What you are asked to do. Put the records below into a Markdown table with the columns Index and Text, giving each line a row number and leaving out blank lines. Begin at the first line of the records and stop after the line that has "53: (294, 349)", including both ends.

The data.

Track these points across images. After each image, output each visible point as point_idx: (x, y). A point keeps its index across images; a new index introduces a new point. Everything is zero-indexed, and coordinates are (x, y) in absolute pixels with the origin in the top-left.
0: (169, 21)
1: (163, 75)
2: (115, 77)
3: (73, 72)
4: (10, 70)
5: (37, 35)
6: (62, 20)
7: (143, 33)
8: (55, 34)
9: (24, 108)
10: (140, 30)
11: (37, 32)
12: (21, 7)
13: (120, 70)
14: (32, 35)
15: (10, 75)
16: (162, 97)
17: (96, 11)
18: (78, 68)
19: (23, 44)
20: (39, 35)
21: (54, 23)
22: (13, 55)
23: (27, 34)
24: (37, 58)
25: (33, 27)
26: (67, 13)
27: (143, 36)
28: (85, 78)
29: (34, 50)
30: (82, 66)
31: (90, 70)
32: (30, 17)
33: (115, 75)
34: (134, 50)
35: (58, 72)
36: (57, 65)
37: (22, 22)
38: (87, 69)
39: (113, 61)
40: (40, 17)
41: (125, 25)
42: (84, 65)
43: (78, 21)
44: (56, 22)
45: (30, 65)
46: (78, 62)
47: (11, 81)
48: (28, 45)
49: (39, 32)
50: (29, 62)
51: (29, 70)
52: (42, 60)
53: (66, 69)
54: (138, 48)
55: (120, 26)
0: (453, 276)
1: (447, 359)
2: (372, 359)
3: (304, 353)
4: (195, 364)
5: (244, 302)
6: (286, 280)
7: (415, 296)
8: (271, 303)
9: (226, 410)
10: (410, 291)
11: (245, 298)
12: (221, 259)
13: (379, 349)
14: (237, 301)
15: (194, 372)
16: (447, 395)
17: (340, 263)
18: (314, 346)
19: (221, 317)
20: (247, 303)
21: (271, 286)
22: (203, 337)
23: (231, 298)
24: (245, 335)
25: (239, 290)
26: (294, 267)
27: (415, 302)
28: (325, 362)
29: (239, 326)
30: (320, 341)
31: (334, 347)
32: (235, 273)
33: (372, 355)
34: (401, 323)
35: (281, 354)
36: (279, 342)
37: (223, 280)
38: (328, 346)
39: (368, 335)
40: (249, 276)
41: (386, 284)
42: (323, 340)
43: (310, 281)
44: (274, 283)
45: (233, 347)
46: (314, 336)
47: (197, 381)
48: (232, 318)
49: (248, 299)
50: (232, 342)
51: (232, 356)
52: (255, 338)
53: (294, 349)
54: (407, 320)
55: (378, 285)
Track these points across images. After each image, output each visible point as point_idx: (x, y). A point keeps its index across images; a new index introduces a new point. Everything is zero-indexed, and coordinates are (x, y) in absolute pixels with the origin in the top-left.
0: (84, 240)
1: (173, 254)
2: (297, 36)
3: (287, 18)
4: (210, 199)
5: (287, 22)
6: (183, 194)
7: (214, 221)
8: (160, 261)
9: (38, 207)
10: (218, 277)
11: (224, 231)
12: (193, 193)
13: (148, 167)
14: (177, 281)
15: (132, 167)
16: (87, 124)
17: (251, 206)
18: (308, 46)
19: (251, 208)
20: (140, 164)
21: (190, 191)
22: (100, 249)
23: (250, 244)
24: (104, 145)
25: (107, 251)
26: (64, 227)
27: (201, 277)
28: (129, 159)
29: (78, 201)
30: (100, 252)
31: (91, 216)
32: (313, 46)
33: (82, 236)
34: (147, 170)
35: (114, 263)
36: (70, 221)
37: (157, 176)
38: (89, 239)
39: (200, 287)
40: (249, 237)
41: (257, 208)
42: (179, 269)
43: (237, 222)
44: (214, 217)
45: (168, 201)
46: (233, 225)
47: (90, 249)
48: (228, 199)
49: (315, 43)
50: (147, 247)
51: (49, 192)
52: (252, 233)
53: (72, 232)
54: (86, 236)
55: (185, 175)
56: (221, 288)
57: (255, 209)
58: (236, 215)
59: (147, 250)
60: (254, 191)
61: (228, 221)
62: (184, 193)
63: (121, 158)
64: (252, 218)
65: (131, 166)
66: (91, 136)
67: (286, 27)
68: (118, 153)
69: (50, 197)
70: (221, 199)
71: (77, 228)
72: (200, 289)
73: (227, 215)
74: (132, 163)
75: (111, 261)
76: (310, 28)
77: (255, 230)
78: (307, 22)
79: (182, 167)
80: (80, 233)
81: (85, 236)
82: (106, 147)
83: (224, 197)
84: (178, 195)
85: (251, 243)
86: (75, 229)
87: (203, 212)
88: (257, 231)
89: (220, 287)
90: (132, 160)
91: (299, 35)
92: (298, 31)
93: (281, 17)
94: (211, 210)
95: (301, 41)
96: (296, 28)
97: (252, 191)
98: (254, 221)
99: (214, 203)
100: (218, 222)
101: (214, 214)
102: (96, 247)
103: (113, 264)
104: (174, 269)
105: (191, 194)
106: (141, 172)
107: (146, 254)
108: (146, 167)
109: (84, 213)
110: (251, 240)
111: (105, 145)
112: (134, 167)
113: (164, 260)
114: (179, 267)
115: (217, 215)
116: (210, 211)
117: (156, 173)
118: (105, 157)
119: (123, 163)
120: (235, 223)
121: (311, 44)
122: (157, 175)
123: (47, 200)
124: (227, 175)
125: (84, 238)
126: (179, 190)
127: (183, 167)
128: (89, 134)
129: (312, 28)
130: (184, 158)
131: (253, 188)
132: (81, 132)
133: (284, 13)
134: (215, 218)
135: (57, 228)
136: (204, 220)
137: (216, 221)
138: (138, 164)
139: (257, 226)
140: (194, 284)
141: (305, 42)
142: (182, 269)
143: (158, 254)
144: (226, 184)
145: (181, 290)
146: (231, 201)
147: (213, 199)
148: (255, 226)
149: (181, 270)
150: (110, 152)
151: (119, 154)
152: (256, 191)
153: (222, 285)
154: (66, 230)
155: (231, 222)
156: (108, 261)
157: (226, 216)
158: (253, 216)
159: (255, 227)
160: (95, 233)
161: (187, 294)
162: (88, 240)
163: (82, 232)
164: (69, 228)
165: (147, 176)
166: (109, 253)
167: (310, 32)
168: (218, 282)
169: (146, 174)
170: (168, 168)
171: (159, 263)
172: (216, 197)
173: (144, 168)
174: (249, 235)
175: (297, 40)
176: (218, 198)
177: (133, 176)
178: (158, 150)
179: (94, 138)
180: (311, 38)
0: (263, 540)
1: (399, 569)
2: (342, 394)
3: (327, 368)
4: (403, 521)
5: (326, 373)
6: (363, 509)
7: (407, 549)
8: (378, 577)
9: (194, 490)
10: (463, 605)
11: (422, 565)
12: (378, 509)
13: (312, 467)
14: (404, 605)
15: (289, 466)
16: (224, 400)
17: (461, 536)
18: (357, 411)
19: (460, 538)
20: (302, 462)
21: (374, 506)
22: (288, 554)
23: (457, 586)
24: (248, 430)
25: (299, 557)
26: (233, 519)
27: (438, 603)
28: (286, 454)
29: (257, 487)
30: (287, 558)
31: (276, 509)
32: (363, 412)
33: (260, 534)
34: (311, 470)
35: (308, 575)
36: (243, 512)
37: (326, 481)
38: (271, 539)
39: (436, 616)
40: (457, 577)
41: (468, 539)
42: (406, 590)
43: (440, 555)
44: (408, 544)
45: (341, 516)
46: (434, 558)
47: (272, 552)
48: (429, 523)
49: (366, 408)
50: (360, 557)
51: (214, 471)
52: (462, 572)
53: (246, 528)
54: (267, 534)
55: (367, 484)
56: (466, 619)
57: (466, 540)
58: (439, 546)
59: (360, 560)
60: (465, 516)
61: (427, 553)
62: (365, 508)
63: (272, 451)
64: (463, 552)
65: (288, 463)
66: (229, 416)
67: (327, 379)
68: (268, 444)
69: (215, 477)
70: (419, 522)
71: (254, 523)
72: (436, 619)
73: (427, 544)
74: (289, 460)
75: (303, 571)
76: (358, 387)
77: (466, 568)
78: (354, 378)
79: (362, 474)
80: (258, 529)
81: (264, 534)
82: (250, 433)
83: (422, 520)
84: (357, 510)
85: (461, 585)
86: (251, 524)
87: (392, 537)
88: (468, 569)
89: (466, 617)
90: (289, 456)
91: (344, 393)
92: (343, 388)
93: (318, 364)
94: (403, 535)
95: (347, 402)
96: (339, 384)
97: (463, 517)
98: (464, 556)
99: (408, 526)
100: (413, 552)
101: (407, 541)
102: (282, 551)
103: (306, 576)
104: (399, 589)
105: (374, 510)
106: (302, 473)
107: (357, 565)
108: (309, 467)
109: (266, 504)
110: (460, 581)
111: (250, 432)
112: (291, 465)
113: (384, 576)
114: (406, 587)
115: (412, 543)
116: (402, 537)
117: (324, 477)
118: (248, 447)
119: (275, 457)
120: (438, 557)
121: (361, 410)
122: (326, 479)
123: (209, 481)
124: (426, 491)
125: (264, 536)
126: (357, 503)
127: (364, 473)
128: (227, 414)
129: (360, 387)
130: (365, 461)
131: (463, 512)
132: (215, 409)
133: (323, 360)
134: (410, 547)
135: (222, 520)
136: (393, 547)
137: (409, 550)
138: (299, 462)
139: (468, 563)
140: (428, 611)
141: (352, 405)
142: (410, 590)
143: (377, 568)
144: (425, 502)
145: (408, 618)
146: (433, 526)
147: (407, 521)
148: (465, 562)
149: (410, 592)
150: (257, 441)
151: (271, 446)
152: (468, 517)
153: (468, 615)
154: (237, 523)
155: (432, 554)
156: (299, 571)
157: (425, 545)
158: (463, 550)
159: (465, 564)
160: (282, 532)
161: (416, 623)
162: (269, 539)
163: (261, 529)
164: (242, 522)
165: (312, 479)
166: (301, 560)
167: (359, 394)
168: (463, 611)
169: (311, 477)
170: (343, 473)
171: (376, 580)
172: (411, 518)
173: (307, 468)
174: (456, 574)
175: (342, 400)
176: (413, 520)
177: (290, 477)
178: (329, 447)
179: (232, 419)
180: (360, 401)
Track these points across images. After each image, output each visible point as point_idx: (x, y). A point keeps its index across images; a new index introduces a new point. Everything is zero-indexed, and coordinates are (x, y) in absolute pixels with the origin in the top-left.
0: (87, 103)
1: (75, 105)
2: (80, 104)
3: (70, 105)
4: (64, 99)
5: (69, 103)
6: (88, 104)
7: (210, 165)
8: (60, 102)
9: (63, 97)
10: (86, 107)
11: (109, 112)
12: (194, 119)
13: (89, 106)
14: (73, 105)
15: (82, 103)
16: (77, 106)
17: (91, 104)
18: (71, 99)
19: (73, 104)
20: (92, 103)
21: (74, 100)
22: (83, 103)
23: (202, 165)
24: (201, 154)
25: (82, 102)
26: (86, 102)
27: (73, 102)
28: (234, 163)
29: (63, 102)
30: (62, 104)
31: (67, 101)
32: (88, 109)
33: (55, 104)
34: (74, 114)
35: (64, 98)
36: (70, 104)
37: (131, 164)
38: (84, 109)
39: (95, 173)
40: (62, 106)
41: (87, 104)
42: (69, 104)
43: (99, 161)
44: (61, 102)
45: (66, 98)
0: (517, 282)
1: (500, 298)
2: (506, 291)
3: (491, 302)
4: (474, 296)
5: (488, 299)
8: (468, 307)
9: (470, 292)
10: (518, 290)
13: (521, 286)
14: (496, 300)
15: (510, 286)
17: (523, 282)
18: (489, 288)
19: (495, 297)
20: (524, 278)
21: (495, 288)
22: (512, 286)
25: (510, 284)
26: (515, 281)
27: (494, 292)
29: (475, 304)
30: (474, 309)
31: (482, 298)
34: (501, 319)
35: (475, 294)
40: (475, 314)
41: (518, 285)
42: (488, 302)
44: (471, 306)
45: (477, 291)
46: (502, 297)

Output of the exercise.
| Index | Text |
|---|---|
| 1 | Track these points across images. After each image, output each visible point as point_idx: (x, y). A point keeps its index across images; a new index introduces a new point. Everything is zero-indexed, and coordinates are (x, y) in absolute pixels with the origin in the top-left. |
| 2 | 0: (169, 21) |
| 3 | 1: (163, 75) |
| 4 | 2: (115, 77) |
| 5 | 3: (73, 72) |
| 6 | 4: (10, 70) |
| 7 | 5: (37, 35) |
| 8 | 6: (62, 20) |
| 9 | 7: (143, 33) |
| 10 | 8: (55, 34) |
| 11 | 9: (24, 108) |
| 12 | 10: (140, 30) |
| 13 | 11: (37, 32) |
| 14 | 12: (21, 7) |
| 15 | 13: (120, 70) |
| 16 | 14: (32, 35) |
| 17 | 15: (10, 75) |
| 18 | 16: (162, 97) |
| 19 | 17: (96, 11) |
| 20 | 18: (78, 68) |
| 21 | 19: (23, 44) |
| 22 | 20: (39, 35) |
| 23 | 21: (54, 23) |
| 24 | 22: (13, 55) |
| 25 | 23: (27, 34) |
| 26 | 24: (37, 58) |
| 27 | 25: (33, 27) |
| 28 | 26: (67, 13) |
| 29 | 27: (143, 36) |
| 30 | 28: (85, 78) |
| 31 | 29: (34, 50) |
| 32 | 30: (82, 66) |
| 33 | 31: (90, 70) |
| 34 | 32: (30, 17) |
| 35 | 33: (115, 75) |
| 36 | 34: (134, 50) |
| 37 | 35: (58, 72) |
| 38 | 36: (57, 65) |
| 39 | 37: (22, 22) |
| 40 | 38: (87, 69) |
| 41 | 39: (113, 61) |
| 42 | 40: (40, 17) |
| 43 | 41: (125, 25) |
| 44 | 42: (84, 65) |
| 45 | 43: (78, 21) |
| 46 | 44: (56, 22) |
| 47 | 45: (30, 65) |
| 48 | 46: (78, 62) |
| 49 | 47: (11, 81) |
| 50 | 48: (28, 45) |
| 51 | 49: (39, 32) |
| 52 | 50: (29, 62) |
| 53 | 51: (29, 70) |
| 54 | 52: (42, 60) |
| 55 | 53: (66, 69) |
| 56 | 54: (138, 48) |
| 57 | 55: (120, 26) |
| 58 | 0: (453, 276) |
| 59 | 1: (447, 359) |
| 60 | 2: (372, 359) |
| 61 | 3: (304, 353) |
| 62 | 4: (195, 364) |
| 63 | 5: (244, 302) |
| 64 | 6: (286, 280) |
| 65 | 7: (415, 296) |
| 66 | 8: (271, 303) |
| 67 | 9: (226, 410) |
| 68 | 10: (410, 291) |
| 69 | 11: (245, 298) |
| 70 | 12: (221, 259) |
| 71 | 13: (379, 349) |
| 72 | 14: (237, 301) |
| 73 | 15: (194, 372) |
| 74 | 16: (447, 395) |
| 75 | 17: (340, 263) |
| 76 | 18: (314, 346) |
| 77 | 19: (221, 317) |
| 78 | 20: (247, 303) |
| 79 | 21: (271, 286) |
| 80 | 22: (203, 337) |
| 81 | 23: (231, 298) |
| 82 | 24: (245, 335) |
| 83 | 25: (239, 290) |
| 84 | 26: (294, 267) |
| 85 | 27: (415, 302) |
| 86 | 28: (325, 362) |
| 87 | 29: (239, 326) |
| 88 | 30: (320, 341) |
| 89 | 31: (334, 347) |
| 90 | 32: (235, 273) |
| 91 | 33: (372, 355) |
| 92 | 34: (401, 323) |
| 93 | 35: (281, 354) |
| 94 | 36: (279, 342) |
| 95 | 37: (223, 280) |
| 96 | 38: (328, 346) |
| 97 | 39: (368, 335) |
| 98 | 40: (249, 276) |
| 99 | 41: (386, 284) |
| 100 | 42: (323, 340) |
| 101 | 43: (310, 281) |
| 102 | 44: (274, 283) |
| 103 | 45: (233, 347) |
| 104 | 46: (314, 336) |
| 105 | 47: (197, 381) |
| 106 | 48: (232, 318) |
| 107 | 49: (248, 299) |
| 108 | 50: (232, 342) |
| 109 | 51: (232, 356) |
| 110 | 52: (255, 338) |
| 111 | 53: (294, 349) |